AIM OF THE TASK
Set down, word for word, each line from the top of the data through the line that has "Un sac à main"; omit every picture.

DATA TO PROCESS
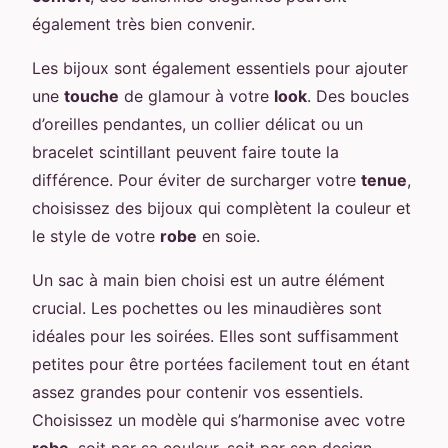
également très bien convenir.
Les bijoux sont également essentiels pour ajouter
une
touche
de glamour à votre
look
. Des boucles
d’oreilles pendantes, un collier délicat ou un
bracelet scintillant peuvent faire toute la
différence. Pour éviter de surcharger votre
tenue
,
choisissez des bijoux qui complètent la couleur et
le style de votre
robe
en soie.
Un sac à main bien choisi est un autre élément
crucial. Les pochettes ou les minaudières sont
idéales pour les soirées. Elles sont suffisamment
petites pour être portées facilement tout en étant
assez grandes pour contenir vos essentiels.
Choisissez un modèle qui s’harmonise avec votre
robe
, soit par sa couleur, soit par son design.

TASK RESULT
également très bien convenir.
Les bijoux sont également essentiels pour ajouter
une
touche
de glamour à votre
look
. Des boucles
d’oreilles pendantes, un collier délicat ou un
bracelet scintillant peuvent faire toute la
différence. Pour éviter de surcharger votre
tenue
,
choisissez des bijoux qui complètent la couleur et
le style de votre
robe
en soie.
Un sac à main bien choisi est un autre élément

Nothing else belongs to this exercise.